* _Assignment_
Each line of the records below that holds "zodra" should be returned.

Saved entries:

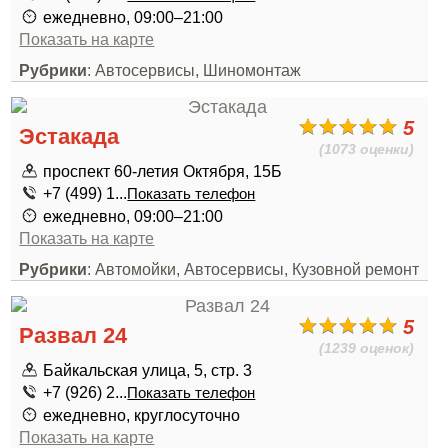
ежедневно, 09:00–21:00
Показать на карте
Рубрики
: Автосервисы, Шиномонтаж
5
Эстакада
(1073 оценки)
проспект 60-летия Октября, 15Б
+7 (499) 1...
Показать телефон
ежедневно, 09:00–21:00
Показать на карте
Рубрики
: Автомойки, Автосервисы, Кузовной ремонт
5
Развал 24
(1239 оценок)
Байкальская улица, 5, стр. 3
+7 (926) 2...
Показать телефон
ежедневно, круглосуточно
Показать на карте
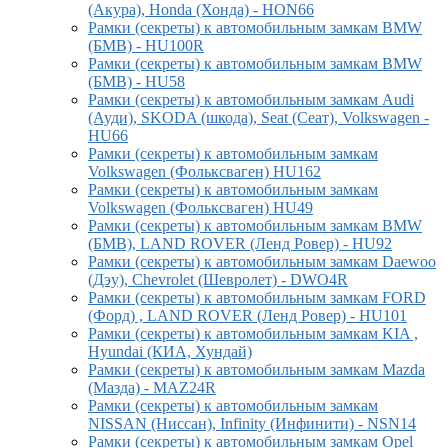
(Акура), Honda (Хонда) - HON66
Рамки (секреты) к автомобильным замкам BMW
(БМВ) - HU100R
Рамки (секреты) к автомобильным замкам BMW
(БМВ) - HU58
Рамки (секреты) к автомобильным замкам Audi
(Ауди), SKODA (шкода), Seat (Сеат), Volkswagen -
HU66
Рамки (секреты) к автомобильным замкам
Volkswagen (Фольксваген) HU162
Рамки (секреты) к автомобильным замкам
Volkswagen (Фольксваген) HU49
Рамки (секреты) к автомобильным замкам BMW
(БМВ), LAND ROVER (Ленд Ровер) - HU92
Рамки (секреты) к автомобильным замкам Daewoo
(Дэу), Chevrolet (Шевролет) - DWO4R
Рамки (секреты) к автомобильным замкам FORD
(Форд) , LAND ROVER (Ленд Ровер) - HU101
Рамки (секреты) к автомобильным замкам KIA ,
Hyundai (КИА, Хундай)
Рамки (секреты) к автомобильным замкам Mazda
(Мазда) - MAZ24R
Рамки (секреты) к автомобильным замкам
NISSAN (Ниссан), Infinity (Инфинити) - NSN14
Рамки (секреты) к автомобильным замкам Opel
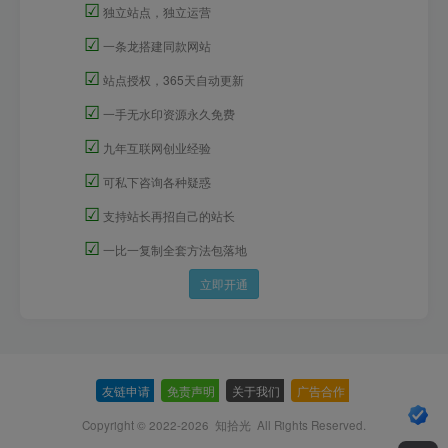
☑
独立站点，独立运营
☑
一条龙搭建同款网站
☑
站点授权，365天自动更新
☑
一手无水印资源永久免费
☑
九年互联网创业经验
☑
可私下咨询各种疑惑
☑
支持站长再招自己的站长
☑
一比一复制全套方法包落地
立即开通
友链申请
-
免责声明
-
关于我们
-
广告合作
-
Copyright © 2022-2026
知拾光
All Rights Reserved.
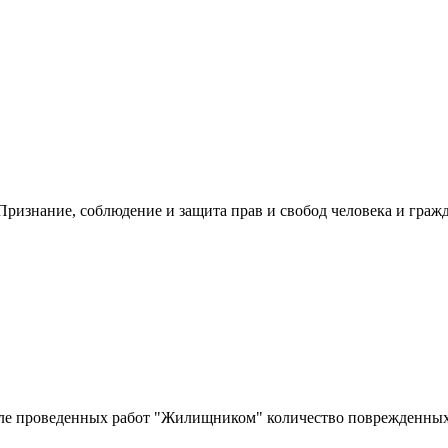
ризнание, соблюдение и защита прав и свобод человека и гражд
сле проведенных работ "Жилищником" количество поврежденных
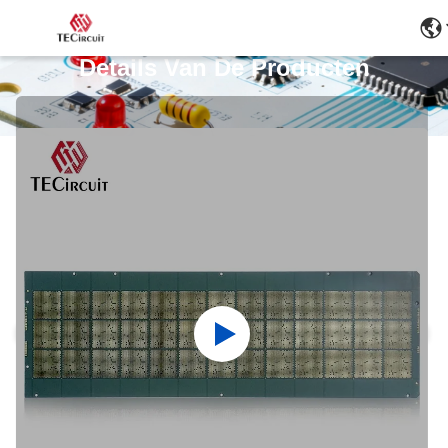
Details Van De Producten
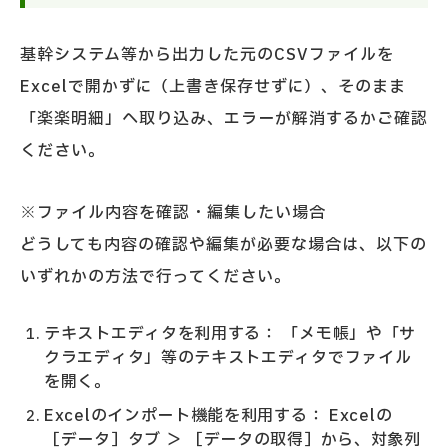
基幹システム等から出力した元のCSVファイルを
Excelで開かずに（上書き保存せずに）、そのまま
「楽楽明細」へ取り込み、エラーが解消するかご確認
ください。
※ファイル内容を確認・編集したい場合
どうしても内容の確認や編集が必要な場合は、以下の
いずれかの方法で行ってください。
テキストエディタを利用する： 「メモ帳」や「サ
クラエディタ」等のテキストエディタでファイル
を開く。
Excelのインポート機能を利用する： Excelの
［データ］タブ ＞ ［データの取得］から、対象列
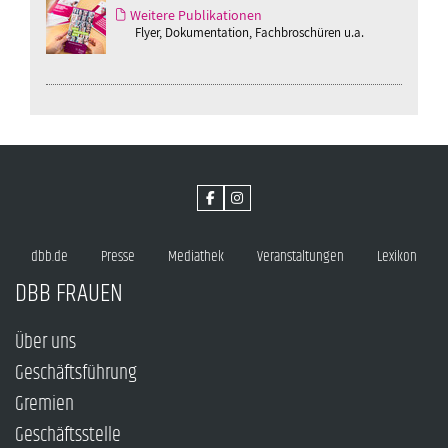
Weitere Publikationen
Flyer, Dokumentation, Fachbroschüren u.a.
dbb.de
Presse
Mediathek
Veranstaltungen
Lexikon
DBB FRAUEN
Über uns
Geschäftsführung
Gremien
Geschäftsstelle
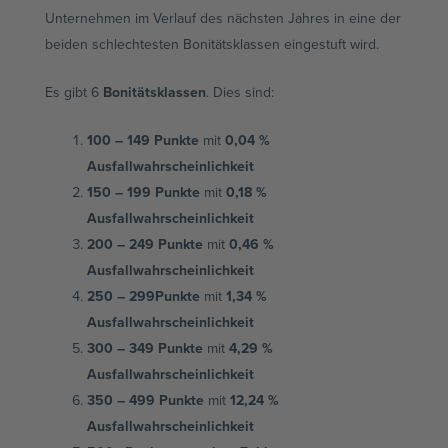
Unternehmen im Verlauf des nächsten Jahres in eine der
beiden schlechtesten Bonitätsklassen eingestuft wird.
Es gibt 6
Bonitätsklassen
. Dies sind:
100 – 149 Punkte
mit
0,04 %
Ausfallwahrscheinlichkeit
150 – 199 Punkte
mit
0,18 %
Ausfallwahrscheinlichkeit
200 – 249
Punkte
mit
0,46 %
Ausfallwahrscheinlichkeit
250 – 299Punkte
mit
1,34 %
Ausfallwahrscheinlichkeit
300 – 349 Punkte
mit
4,29 %
Ausfallwahrscheinlichkeit
350 – 499 Punkte
mit
12,24 %
Ausfallwahrscheinlichkeit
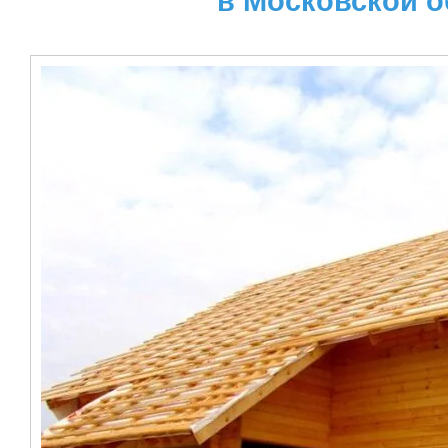
в Московской о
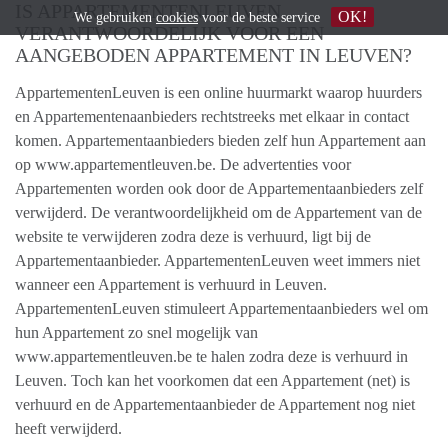
IS APPARTEMENTENLEUVEN
OK!
We gebruiken
cookies
voor de beste service
VERANTWOORDELIJK VOOR EEN
AANGEBODEN APPARTEMENT IN LEUVEN?
AppartementenLeuven is een online huurmarkt waarop huurders
en Appartementenaanbieders rechtstreeks met elkaar in contact
komen. Appartementaanbieders bieden zelf hun Appartement aan
op www.appartementleuven.be. De advertenties voor
Appartementen worden ook door de Appartementaanbieders zelf
verwijderd. De verantwoordelijkheid om de Appartement van de
website te verwijderen zodra deze is verhuurd, ligt bij de
Appartementaanbieder. AppartementenLeuven weet immers niet
wanneer een Appartement is verhuurd in Leuven.
AppartementenLeuven stimuleert Appartementaanbieders wel om
hun Appartement zo snel mogelijk van
www.appartementleuven.be te halen zodra deze is verhuurd in
Leuven. Toch kan het voorkomen dat een Appartement (net) is
verhuurd en de Appartementaanbieder de Appartement nog niet
heeft verwijderd.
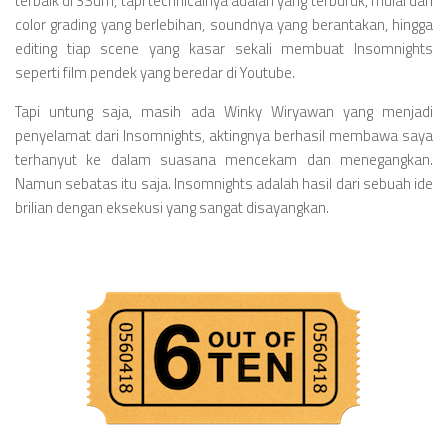
terbaik di 3Sum, tapi technicalnya adalah yang terburuk, mulai dari
color grading yang berlebihan, soundnya yang berantakan, hingga
editing tiap scene yang kasar sekali membuat Insomnights
seperti film pendek yang beredar di Youtube.
Tapi untung saja, masih ada Winky Wiryawan yang menjadi
penyelamat dari Insomnights, aktingnya berhasil membawa saya
terhanyut ke dalam suasana mencekam dan menegangkan.
Namun sebatas itu saja. Insomnights adalah hasil dari sebuah ide
brilian dengan eksekusi yang sangat disayangkan.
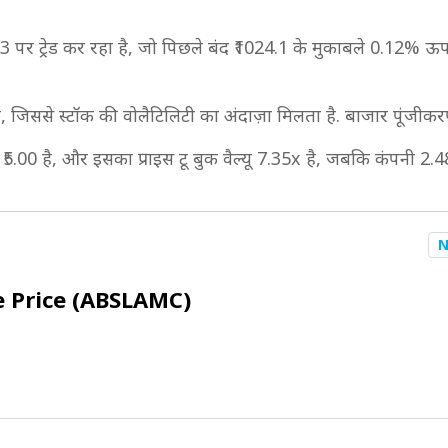
र ट्रेड कर रहा है, जो पिछले बंद ₹1024.1 के मुकाबले 0.12% ऊपर दर
ै, जिससे स्टॉक की वोलैटिलिटी का अंदाज़ा मिलता है. बाजार पूंजी
₹5.00 है, और इसका प्राइस टू बुक वैल्यू 7.35x है, जबकि कंपनी 2.4
N
e Price (ABSLAMC)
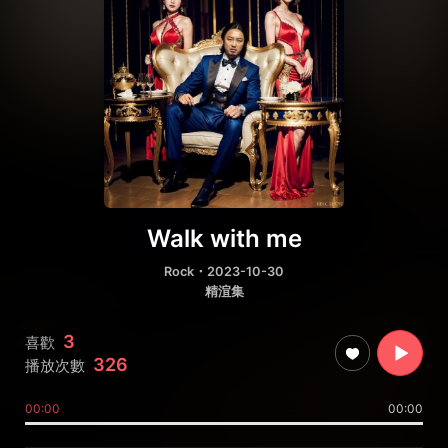
Walk with me
Rock
・2023-10-30
精渲集
3
喜歡
326
播放次數
00:00
00:00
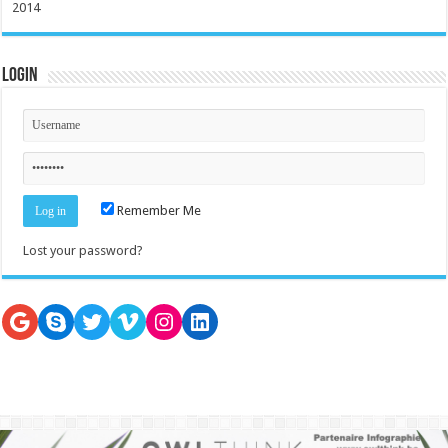
2014
Login
Remember Me
Lost your password?
Google
Skype
Twitter
Vimeo
Instagram
LinkedIn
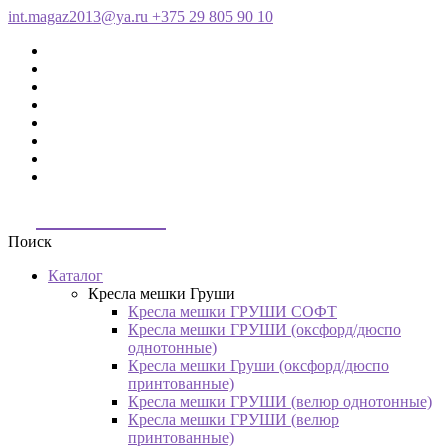
int.magaz2013@ya.ru
+375 29 805 90 10
ДримБэг.бай
Поиск
Каталог
Кресла мешки Груши
Кресла мешки ГРУШИ СОФТ
Кресла мешки ГРУШИ (оксфорд/дюспо
однотонные)
Кресла мешки Груши (оксфорд/дюспо
принтованные)
Кресла мешки ГРУШИ (велюр однотонные)
Кресла мешки ГРУШИ (велюр
принтованные)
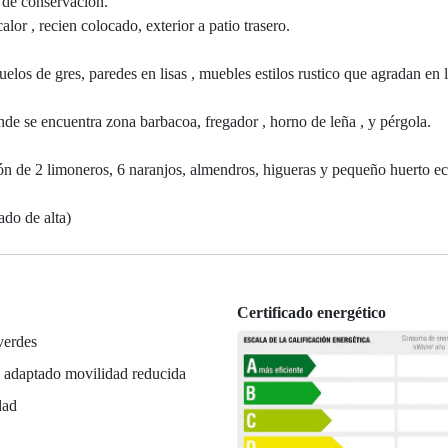
 de conservación.
or , recien colocado, exterior a patio trasero.
uelos de gres, paredes en lisas , muebles estilos rustico que agradan en 
onde se encuentra zona barbacoa, fregador , horno de leña , y pérgola.
ón de 2 limoneros, 6 naranjos, almendros, higueras y pequeño huerto ec
ado de alta)
Certificado energético
verdes
 adaptado movilidad reducida
dad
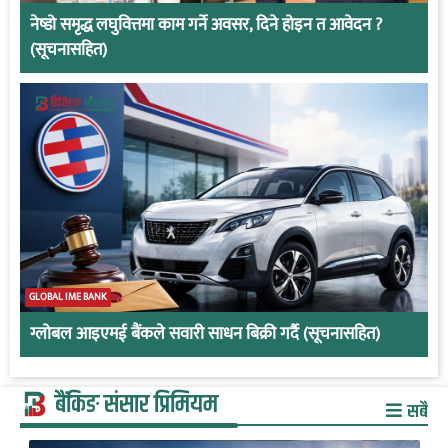
नेष्डो समृद्ध लघुवित्तमा काम गर्ने अवसर, दिने होइन त आवेदन ?
(सूचनासहित)
GLOBAL IME BANK
ग्लोबल आइएमई बैंकले सवारी साधन बिक्री गर्दै (सूचनासहित)
बैंकिङ संसार प्रिमियम
सबै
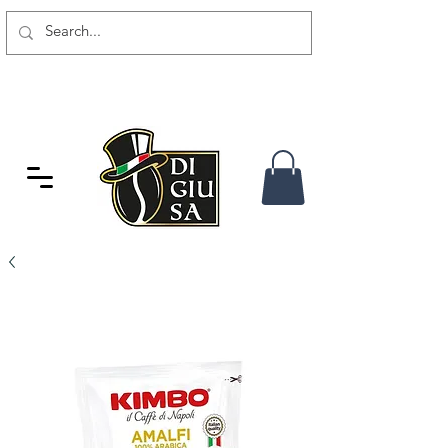
SPEDIZIONE GRATUITA DA 80
CHF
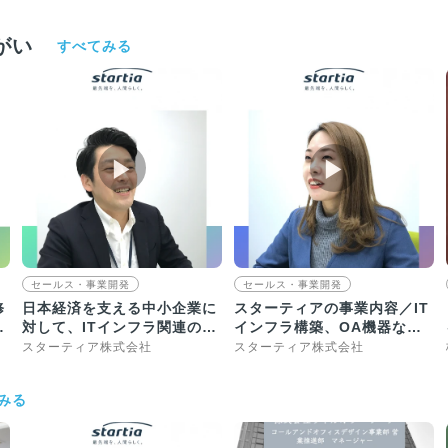
がい
すべてみる
▶︎
▶︎
セールス・事業開発
セールス・事業開発
修
日本経済を支える中小企業に
スターティアの事業内容／IT
仕
対して、ITインフラ関連の
インフラ構築、OA機器など
様々なソリューションを提供
IT全般の悩みを解決します
スターティア株式会社
スターティア株式会社
みる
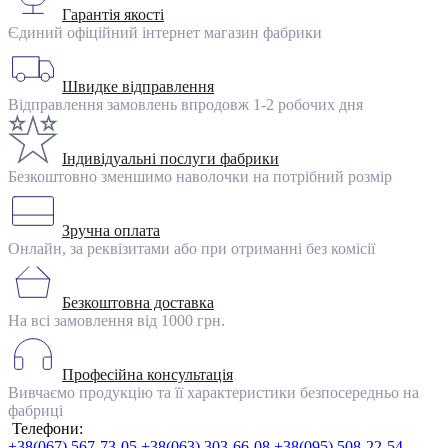
Гарантія якості
Єдиний офіційний інтернет магазин фабрики
Швидке відправлення
Відправлення замовлень впродовж 1-2 робочих дня
Індивідуальні послуги фабрики
Безкоштовно зменшимо наволочки на потрібний розмір
Зручна оплата
Онлайн, за реквізитами або при отриманні без комісії
Безкоштовна доставка
На всі замовлення від 1000 грн.
Професійна консультація
Вивчаємо продукцію та її характеристики безпосередньо на
фабриці
Телефони:
+38(067) 567-73-05
+38(063) 303-66-08
+38(095) 508-22-54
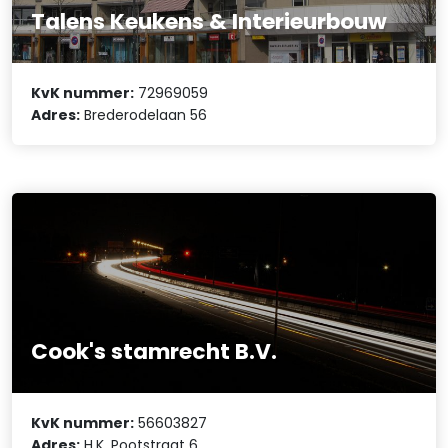
Talens Keukens & Interieurbouw
KvK nummer:
72969059
Adres:
Brederodelaan 56
Cook's stamrecht B.V.
KvK nummer:
56603827
Adres:
H.K. Pootstraat 6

* _Task result_
website te verwijderen zodra deze is verhuurd, ligt bij de
www.appartementleuven.be te halen zodra deze is verhuurd in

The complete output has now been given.